在禅宗来说,好比是只响一次的闹钟,响过之后就不响了。学人要根据自己的能力选择禅宗,不要光看到禅宗的自由和活泼,更要知道修禅宗风险很大,因为很有可能被错过。因为禅宗一切要靠自己,没有极其坚强的意志和刻苦的精神以及深厚的基础是很危险的。
净土宗就很保险,所谓万人修行万人去,为什么呢?因为万善同归,只要心念阿弥陀佛念念不忘,就能九品往生。这就好比一个响个不停的闹钟,只有当你醒后闹钟才会停下来。也许很多人不愿意这样的叫醒方式,但是不管你愿不愿意,这是最保险的方式,它能保证你醒来。所以修净土是最保险的方式,这在开悟的祖师身上见到很多。最有名的算是永明延寿禅师。
密宗的比喻很有意思,也用一个叫醒方式来比喻的话就很难比喻清楚。因为秘密的原因,所以无法说清楚。最简单的一种可以这样说,这是一个会喷水的闹钟,到点它响了。你起来了把闹钟关掉,要不它还会再响,再响的次数达到一定的数量后你还不关的话,它就会把里面的水喷出来,从而把你叫醒。当然这只是一种比喻,还有很多种情况说不完,所以也不想多说。
根据自己现在修行的状况,实际上是禅净双修。虽然很喜欢禅宗的自在和活泼,但是心里深深存有恐惧,很怕因为狂禅而耽误了自己。永嘉大师说:“豁达空,拔因果,茫茫荡荡招秧祸。”这在历史上有很多的前车之鉴,即使是在后来开悟了祖师身上,也见到很多开悟前的曲折。
所以还是净土最好,尽管有点婆婆妈妈,但是这是最保险的方式。不光是永明延寿禅师这样做,明末清初的四大高僧也都是这样做的。不但是很多开悟的出家这样做,就连很多开悟的在家居士也是这样做的,比如侍郎杨杰居士、苏东坡居士、丞相张商英居士、给事冯楫居士等等。而且他们往往还留下很多劝世人修净土的著作。
侍郎杨杰居士悟道因缘
礼部杨杰居士,天衣义怀禅师之在家得法弟子,字次公,号无为,无为(今安徽无为县)人。北宋禅宗元丰年间(1078-1085),官至太常。
杨杰居士平生最好参禅,曾历参诸山名宿,但均未契旨。晚年谒天衣义怀禅师。义怀禅师每每为他举庞蕴居士机语,令他参究。

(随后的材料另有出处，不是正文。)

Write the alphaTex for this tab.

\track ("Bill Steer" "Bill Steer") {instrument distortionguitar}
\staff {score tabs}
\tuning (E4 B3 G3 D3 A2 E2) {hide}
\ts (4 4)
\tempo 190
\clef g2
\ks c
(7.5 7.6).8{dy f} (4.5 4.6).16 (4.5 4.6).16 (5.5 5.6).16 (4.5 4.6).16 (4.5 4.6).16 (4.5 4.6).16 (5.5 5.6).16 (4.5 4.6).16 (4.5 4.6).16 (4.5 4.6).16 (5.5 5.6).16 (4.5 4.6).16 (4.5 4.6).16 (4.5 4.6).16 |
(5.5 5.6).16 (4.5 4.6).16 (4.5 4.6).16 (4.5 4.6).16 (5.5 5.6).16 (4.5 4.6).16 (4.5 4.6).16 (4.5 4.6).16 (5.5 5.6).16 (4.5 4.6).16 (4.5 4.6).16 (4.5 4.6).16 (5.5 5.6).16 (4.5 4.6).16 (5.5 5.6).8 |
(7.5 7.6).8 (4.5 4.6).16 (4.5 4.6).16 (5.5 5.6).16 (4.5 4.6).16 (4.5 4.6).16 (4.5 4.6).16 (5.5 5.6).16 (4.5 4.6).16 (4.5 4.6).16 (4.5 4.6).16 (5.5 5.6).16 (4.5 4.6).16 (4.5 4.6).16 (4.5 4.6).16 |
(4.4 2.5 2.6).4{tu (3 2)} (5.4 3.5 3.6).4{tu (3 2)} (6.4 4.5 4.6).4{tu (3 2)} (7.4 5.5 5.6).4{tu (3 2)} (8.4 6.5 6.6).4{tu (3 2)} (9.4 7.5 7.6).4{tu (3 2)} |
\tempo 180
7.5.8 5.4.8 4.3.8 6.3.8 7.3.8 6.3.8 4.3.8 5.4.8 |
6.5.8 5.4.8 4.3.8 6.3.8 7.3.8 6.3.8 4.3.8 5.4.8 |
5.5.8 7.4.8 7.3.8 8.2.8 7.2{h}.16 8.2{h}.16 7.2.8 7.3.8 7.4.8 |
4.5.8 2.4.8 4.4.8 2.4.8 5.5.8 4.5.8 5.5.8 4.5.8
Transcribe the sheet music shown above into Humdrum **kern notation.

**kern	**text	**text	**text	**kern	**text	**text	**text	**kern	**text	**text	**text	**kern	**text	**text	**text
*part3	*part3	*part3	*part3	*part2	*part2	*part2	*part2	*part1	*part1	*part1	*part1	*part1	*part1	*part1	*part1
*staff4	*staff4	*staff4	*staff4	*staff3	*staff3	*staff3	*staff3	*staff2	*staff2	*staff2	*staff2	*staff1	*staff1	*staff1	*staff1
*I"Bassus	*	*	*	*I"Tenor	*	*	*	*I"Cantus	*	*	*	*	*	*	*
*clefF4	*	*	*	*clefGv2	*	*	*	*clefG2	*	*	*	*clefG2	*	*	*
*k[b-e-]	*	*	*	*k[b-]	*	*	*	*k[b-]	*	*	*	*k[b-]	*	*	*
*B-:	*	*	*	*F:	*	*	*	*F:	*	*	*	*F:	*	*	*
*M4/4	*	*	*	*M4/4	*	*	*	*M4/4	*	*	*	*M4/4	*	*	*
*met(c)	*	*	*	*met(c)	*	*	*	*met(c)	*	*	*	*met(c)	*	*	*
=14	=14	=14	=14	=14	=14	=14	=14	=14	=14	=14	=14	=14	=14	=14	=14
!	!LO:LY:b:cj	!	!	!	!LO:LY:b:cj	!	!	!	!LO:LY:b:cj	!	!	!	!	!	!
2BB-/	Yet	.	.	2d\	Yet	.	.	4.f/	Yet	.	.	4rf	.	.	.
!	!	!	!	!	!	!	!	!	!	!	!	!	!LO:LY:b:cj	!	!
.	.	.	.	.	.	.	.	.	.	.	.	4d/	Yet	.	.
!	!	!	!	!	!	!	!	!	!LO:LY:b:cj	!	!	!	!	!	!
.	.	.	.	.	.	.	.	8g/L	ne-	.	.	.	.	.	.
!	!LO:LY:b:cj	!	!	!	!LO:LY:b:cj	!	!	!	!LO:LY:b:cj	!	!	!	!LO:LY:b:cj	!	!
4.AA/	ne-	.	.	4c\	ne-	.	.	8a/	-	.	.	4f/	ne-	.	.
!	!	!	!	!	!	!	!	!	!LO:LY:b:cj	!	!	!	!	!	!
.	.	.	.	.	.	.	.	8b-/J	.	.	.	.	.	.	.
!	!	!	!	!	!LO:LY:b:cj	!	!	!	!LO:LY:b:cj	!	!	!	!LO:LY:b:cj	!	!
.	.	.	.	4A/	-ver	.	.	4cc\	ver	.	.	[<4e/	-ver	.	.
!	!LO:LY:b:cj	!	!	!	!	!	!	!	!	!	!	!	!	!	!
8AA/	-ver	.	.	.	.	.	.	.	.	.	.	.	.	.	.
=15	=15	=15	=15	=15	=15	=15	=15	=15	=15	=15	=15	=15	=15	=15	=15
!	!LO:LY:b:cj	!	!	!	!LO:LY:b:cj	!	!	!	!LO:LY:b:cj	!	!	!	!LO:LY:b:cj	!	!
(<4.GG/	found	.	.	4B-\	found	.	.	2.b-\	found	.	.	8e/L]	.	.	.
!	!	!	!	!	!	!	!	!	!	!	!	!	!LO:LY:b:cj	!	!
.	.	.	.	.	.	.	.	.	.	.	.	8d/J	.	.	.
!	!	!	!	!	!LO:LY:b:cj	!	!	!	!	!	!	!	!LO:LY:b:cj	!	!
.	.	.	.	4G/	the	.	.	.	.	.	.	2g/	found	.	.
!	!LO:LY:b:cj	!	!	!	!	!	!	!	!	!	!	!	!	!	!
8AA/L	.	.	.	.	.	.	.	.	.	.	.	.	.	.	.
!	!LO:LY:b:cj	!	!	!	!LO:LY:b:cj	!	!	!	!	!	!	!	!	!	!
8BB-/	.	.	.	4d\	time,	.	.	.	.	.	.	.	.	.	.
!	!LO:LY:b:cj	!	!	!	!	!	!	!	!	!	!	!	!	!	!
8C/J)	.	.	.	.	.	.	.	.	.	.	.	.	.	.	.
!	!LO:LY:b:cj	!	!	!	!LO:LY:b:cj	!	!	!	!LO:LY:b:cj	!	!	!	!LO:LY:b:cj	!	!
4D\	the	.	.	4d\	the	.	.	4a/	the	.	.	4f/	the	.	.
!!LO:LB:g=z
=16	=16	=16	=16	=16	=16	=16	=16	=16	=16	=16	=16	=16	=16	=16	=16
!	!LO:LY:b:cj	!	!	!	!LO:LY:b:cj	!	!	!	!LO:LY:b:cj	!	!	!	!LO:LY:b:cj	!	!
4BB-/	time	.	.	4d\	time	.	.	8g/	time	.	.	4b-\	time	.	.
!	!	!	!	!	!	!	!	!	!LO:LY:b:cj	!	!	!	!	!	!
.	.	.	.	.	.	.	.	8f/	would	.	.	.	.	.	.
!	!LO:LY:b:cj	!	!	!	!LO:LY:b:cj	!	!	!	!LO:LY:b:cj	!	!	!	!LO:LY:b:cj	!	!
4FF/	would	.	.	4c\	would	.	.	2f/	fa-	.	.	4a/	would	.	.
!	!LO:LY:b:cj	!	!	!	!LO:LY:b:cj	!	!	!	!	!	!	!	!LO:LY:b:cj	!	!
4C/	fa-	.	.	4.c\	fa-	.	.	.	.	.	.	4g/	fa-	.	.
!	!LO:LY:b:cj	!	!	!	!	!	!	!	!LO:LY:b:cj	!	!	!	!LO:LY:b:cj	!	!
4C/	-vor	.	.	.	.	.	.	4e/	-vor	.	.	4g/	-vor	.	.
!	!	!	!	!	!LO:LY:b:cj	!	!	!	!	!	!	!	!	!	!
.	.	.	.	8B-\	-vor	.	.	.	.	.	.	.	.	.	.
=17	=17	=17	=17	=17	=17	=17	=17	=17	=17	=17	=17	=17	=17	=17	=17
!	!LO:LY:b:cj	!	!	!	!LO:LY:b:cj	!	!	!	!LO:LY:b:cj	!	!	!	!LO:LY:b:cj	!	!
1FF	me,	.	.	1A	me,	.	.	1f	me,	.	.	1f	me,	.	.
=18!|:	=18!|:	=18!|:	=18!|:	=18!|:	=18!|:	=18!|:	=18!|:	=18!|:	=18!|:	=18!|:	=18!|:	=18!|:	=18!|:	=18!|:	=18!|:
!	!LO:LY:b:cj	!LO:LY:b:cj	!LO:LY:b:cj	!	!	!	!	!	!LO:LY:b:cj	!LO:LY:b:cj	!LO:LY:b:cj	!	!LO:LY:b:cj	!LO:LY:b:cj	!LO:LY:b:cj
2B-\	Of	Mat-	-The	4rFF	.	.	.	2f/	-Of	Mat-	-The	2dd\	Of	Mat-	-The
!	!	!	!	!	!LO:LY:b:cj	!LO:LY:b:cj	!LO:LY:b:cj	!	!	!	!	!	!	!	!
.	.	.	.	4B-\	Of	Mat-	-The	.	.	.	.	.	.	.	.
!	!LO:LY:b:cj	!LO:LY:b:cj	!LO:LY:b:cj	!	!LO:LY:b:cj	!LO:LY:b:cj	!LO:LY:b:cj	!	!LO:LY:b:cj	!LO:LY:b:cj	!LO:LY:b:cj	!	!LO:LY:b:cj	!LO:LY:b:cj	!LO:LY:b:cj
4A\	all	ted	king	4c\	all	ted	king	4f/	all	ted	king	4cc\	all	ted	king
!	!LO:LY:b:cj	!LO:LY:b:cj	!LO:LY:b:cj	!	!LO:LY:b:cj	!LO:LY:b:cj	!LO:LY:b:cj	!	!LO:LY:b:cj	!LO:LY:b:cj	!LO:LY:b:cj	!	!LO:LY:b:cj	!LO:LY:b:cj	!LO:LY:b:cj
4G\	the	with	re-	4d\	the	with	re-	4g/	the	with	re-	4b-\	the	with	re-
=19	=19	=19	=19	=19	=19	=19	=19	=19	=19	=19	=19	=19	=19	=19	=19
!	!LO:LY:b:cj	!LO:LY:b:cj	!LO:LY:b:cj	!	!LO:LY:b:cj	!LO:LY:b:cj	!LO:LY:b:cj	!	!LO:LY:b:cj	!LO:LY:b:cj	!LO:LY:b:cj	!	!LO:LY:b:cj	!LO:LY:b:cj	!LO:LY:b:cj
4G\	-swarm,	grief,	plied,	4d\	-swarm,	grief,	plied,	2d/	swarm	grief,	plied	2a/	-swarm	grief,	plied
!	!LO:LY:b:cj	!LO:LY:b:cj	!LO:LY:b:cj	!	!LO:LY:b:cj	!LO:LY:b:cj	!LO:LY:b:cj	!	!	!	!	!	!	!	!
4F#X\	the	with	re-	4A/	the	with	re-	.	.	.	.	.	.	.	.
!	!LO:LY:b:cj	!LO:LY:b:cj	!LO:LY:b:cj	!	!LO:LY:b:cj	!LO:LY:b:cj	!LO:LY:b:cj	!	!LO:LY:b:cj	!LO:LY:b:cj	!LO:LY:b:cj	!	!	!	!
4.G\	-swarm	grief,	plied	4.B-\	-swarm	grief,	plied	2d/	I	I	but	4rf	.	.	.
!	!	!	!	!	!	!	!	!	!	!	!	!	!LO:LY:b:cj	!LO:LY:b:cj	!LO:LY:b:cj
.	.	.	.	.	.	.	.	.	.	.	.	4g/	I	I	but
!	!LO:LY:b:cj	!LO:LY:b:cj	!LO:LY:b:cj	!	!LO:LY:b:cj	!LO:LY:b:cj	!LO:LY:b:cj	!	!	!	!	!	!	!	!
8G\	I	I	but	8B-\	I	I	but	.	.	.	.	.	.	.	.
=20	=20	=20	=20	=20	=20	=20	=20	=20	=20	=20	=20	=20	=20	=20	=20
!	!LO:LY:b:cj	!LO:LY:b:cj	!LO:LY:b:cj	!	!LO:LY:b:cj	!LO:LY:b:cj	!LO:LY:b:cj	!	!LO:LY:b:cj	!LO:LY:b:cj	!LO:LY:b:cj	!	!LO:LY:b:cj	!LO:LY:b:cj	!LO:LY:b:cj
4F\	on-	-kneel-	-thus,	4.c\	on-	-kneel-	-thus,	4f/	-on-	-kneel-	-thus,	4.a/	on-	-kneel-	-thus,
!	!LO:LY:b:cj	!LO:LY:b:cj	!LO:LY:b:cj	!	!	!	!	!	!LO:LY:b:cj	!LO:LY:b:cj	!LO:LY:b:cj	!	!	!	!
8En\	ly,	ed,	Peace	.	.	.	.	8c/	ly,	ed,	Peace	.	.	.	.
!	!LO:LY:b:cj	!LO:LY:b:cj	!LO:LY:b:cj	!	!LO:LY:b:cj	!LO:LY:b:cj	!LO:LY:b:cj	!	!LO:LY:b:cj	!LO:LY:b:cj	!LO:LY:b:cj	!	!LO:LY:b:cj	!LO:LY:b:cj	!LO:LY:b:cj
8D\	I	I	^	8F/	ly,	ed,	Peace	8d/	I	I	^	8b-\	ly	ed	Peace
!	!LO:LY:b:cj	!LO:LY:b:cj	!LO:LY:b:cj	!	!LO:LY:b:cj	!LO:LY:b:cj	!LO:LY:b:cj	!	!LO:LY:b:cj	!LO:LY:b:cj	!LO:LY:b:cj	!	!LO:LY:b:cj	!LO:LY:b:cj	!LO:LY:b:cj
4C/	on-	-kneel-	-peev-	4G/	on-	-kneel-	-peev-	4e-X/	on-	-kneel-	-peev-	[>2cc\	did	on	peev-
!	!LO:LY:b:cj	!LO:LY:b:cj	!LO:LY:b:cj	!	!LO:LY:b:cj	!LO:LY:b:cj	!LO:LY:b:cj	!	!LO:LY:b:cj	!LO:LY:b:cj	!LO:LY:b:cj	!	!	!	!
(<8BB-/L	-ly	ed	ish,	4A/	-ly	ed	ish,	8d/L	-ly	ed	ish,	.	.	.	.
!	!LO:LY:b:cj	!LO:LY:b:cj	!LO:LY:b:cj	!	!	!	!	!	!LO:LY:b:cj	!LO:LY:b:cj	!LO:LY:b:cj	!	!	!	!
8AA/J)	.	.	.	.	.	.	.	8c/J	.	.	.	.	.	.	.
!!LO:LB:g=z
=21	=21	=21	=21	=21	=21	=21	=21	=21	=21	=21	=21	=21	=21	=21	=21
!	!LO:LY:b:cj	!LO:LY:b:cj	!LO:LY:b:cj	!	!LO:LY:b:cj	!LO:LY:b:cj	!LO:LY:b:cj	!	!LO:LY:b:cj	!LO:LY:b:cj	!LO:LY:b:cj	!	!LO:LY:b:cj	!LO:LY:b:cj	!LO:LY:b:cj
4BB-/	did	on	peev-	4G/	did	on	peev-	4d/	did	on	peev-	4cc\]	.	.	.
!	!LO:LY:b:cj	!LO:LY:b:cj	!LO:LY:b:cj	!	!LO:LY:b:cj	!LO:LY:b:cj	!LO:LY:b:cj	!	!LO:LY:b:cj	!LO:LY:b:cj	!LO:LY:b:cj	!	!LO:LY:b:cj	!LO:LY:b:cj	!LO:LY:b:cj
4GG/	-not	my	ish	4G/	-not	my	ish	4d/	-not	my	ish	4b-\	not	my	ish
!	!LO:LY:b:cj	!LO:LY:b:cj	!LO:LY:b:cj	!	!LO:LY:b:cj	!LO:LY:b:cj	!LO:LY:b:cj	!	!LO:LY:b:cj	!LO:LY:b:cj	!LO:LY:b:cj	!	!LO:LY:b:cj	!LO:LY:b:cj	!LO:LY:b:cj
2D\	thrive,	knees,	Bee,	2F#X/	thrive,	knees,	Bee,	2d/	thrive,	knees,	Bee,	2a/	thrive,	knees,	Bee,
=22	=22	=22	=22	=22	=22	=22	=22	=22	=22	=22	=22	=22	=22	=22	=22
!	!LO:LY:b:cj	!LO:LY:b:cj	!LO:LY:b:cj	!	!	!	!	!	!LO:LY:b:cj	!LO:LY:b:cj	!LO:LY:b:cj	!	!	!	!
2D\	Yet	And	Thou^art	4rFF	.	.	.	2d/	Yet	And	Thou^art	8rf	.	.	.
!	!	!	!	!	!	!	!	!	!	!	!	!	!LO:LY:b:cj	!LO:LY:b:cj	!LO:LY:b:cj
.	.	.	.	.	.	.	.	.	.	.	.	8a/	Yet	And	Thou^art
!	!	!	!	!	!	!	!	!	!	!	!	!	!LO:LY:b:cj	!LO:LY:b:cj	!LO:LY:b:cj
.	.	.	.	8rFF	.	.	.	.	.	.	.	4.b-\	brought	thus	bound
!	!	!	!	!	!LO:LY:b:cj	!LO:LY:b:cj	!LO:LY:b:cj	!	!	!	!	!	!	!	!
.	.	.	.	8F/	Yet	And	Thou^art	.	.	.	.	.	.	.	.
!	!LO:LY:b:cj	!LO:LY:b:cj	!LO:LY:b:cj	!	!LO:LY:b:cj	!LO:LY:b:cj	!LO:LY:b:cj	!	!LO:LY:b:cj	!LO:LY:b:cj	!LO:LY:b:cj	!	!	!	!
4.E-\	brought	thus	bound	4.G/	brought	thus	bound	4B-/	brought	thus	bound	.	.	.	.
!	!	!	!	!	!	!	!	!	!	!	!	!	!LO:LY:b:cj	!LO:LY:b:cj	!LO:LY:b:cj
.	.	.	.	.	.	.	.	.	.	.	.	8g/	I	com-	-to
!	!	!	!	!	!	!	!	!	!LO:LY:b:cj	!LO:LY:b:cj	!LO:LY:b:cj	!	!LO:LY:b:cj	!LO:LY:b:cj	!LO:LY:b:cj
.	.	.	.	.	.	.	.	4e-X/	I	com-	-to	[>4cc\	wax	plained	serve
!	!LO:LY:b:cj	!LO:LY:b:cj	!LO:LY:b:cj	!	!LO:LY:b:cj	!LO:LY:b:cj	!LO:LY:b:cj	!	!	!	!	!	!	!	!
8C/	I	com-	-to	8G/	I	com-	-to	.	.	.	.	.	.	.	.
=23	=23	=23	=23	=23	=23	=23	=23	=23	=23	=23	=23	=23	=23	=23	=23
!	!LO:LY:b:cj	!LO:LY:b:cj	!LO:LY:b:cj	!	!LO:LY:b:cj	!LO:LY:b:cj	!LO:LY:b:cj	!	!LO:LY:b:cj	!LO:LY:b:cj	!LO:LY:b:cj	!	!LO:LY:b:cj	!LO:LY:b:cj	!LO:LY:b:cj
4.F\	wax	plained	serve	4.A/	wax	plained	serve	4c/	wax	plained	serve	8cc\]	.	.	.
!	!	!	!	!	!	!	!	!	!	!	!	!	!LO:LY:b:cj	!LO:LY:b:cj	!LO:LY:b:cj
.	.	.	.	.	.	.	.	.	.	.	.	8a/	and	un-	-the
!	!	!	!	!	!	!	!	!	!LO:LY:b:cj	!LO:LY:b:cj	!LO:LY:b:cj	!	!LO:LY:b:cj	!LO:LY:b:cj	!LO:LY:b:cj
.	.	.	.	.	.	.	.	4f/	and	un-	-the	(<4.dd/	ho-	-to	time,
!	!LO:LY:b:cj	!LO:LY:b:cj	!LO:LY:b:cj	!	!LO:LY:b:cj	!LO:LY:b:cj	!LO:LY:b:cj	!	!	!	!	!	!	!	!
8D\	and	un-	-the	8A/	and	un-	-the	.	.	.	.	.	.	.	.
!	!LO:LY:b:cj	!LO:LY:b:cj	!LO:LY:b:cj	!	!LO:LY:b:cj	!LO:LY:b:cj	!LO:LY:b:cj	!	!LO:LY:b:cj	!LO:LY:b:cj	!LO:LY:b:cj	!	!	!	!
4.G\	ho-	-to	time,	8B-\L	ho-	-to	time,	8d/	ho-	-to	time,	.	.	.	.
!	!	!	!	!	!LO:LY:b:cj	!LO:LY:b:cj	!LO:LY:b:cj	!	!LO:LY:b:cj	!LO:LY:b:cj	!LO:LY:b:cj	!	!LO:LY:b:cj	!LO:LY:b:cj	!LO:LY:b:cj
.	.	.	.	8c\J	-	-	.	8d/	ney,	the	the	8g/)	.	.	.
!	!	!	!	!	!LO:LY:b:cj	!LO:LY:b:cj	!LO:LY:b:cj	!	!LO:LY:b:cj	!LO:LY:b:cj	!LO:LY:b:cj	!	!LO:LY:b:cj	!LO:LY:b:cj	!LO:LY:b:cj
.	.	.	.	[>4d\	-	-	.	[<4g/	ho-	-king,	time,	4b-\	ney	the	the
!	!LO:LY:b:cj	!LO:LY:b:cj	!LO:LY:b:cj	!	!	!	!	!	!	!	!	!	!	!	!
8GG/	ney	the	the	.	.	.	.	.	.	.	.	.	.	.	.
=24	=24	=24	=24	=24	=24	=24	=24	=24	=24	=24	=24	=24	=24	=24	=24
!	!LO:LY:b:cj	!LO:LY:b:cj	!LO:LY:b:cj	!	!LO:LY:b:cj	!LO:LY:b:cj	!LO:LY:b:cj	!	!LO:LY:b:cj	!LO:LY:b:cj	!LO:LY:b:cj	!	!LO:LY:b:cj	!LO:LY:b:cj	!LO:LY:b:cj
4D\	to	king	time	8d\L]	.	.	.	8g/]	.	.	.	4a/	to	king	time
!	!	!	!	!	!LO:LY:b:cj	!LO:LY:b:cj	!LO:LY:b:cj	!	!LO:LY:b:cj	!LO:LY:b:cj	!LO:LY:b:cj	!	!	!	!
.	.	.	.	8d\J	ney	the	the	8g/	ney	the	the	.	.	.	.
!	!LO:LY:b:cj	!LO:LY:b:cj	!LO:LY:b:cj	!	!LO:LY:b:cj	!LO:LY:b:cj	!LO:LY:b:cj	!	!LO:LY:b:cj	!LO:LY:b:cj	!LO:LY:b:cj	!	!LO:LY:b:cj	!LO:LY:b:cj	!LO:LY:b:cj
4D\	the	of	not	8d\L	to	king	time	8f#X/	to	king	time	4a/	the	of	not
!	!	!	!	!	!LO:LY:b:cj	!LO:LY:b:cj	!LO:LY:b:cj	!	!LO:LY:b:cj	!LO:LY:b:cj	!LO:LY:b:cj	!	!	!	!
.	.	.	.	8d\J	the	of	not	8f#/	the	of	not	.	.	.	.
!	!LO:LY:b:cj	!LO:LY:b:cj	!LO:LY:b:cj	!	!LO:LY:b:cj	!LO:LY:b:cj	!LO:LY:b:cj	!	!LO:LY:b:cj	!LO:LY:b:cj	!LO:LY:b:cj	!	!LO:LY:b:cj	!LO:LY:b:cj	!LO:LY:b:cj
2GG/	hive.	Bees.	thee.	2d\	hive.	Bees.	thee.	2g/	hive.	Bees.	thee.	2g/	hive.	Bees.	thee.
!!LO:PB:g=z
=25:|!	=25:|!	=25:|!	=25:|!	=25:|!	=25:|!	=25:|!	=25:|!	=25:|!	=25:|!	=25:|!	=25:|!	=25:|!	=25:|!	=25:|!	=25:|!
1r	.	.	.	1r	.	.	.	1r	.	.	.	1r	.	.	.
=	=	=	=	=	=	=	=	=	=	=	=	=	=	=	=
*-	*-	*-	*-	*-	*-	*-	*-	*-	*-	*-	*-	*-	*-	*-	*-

后来有一年,杨杰居士奉陪皇上登泰山行祀。一天早晨,鸡刚一叫,他便登上泰山顶,正好看到日出如盘涌,忽然大悟。于是便依庞居士诗偈,另作有男不婚、有女不嫁偈,云:
“男大须婚,女长须嫁。
讨甚闲工夫,更说无生话。”
杨杰居士后来把此偈寄给义怀禅师,得到了义怀禅师的肯定。
杨杰居士悟道后,一次,与芙蓉道楷禅师偶然相逢。时芙蓉禅师已于投子义青禅师座下悟道,为一方化主。
杨杰居士问:“与师相别几年?”
芙蓉禅师道:“七年。”
杨杰居士又问:“学道来,参禅来?”
芙蓉禅师道:“不打这鼓笛。”
杨杰居士道:“恁么则空游山水,百无所能也。”
芙蓉禅师道:“别来未久,善能高鉴。”
杨杰居士一听,便哈哈大笑。
神宗熙宁末年(1077),杨杰居士因为母亲去世,闲居阅藏,遂栖心净土,并绘丈六阿弥陀佛像,随身观念。哲宗元祐年(1096-1094)中,杨杰居士被提为礼部员外郎,出任浙江提点刑狱。不久即谢世,有辞世偈云:
“无一可恋,无一可舍。
太虚空中,之乎者也。
将错就错,西方极乐。”
苏东坡居士悟道因缘
内翰东坡居士苏轼,字子瞻,眉州眉山(今四川)人。苏轼少有大志,幼时其母程氏亲自教他读书。一日读《范滂传》,苏轼慨然谓其母曰:“轼若为滂,母许之乎?”其母道:“汝能为滂,吾顾(岂、难道)不能效滂母耶?”长大以后,苏轼即通经史,日著文千言,后中举,并得到欧阳修的器重。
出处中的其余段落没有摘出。